Mayor and city councillors score a 2.1% raise
torontosun.com
By Sue-Ann Levy
Feb. 1, 2017
After failing to deliver on the contracting out of garbage collection in Scarborough at council Tuesday, Toronto’s 44 councillors and the mayor are poised to collect a 2.1% salary hike this year.
And that increase - which will increase the amount councillors are paid annually to $111,955 in 2017 - comes despite hearing repeatedly in recent months about this year’s budget pressures and the need to make tough choices to reduce the $90-million deficit.
(At a Jan. 24 budget committee, those tough choices involved adding back some $29-million in service reductions and 58 city staff. That will be the subject of an upcoming column.)
Deputy city clerk Winnie Li confirmed the 2.1% increase Wednesday - one that is based on the Consumer Price Index. She said that increase will apply equally to councillor office budgets, taking them up to $32,732.83.
Mayor John Tory will earn $188,544 in 2017.
The 2017 increase, retroactive to Jan. 1 and to be approved as part of this year’s operating budget when it comes to council this month, means councillors will be earning 18% more than 10 years ago, when their salary was $95,000.
The only year their salary was frozen - at $99,619 - was in 2011 under budget chief Mike Del Grande.
If councillors keep this up, they will soon be making as much as Ontario MPPs whose base salary of $116,550 is frozen until 2019.
In the many years I’ve observed City Hall, two things are forever predictable: Councillors believe they work really, really hard and they always take care of themselves first.
But let’s be honest. How many of these councillors - Pam McConnell, Janet Davis, Paula Fletcher, Ana Bailao, Ron Moeser, Shelley Carroll, Mary Fragedakis, Maria Augimeri to name just a few - would ever make this kind of money if they had to compete for a job in the real world?

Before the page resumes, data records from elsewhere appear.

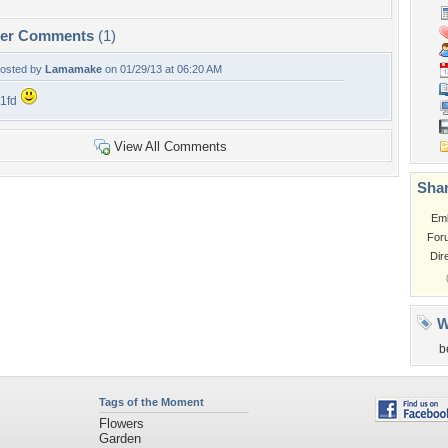
per Comments
(1)
osted by
Lamamake
on 01/29/13 at 06:20 AM
1fd
View All Comments
Shar
Em
For
Dir
W
b
Tags of the Moment
Flowers
Garden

To add insult to injury, because most of them refuse to even discuss term limits, these have become virtual jobs for life. It has been near impossible to toss out lifers like McConnell, John Filion or Augimeri because they use the spoils of their office and capitalize on their name recognition to win time after time.
But there is at least one ray of hope in what I will call the 2017 Spendaholics Budget.
The $20.9-million council operating budget has been reduced 2.6% or by $543-million in line with the edict given by Tory to all city departments this year.
Cellphone roaming expenses - first proposed by former councillor and now Liberal MP Adam Vaughan - will no longer be covered by council’s general expense budget of more than $1 million. Councillors, poor dears, will now have to use their office budgets to cover that cost.
Councillors will no longer be able to expense a self-promotional newsletter either (which runs from $2,000 to $4,000 and was Filion’s idea) under that $1-million council slush fund.
Li says that is all subject to council approval (and, my word, we know how councillors like to take care of themselves.)
Councillors also had $232,175 in 2016, excluding benefits, to staff their offices and could dip into a separate business travel budget of $60,000, both of which remain intact.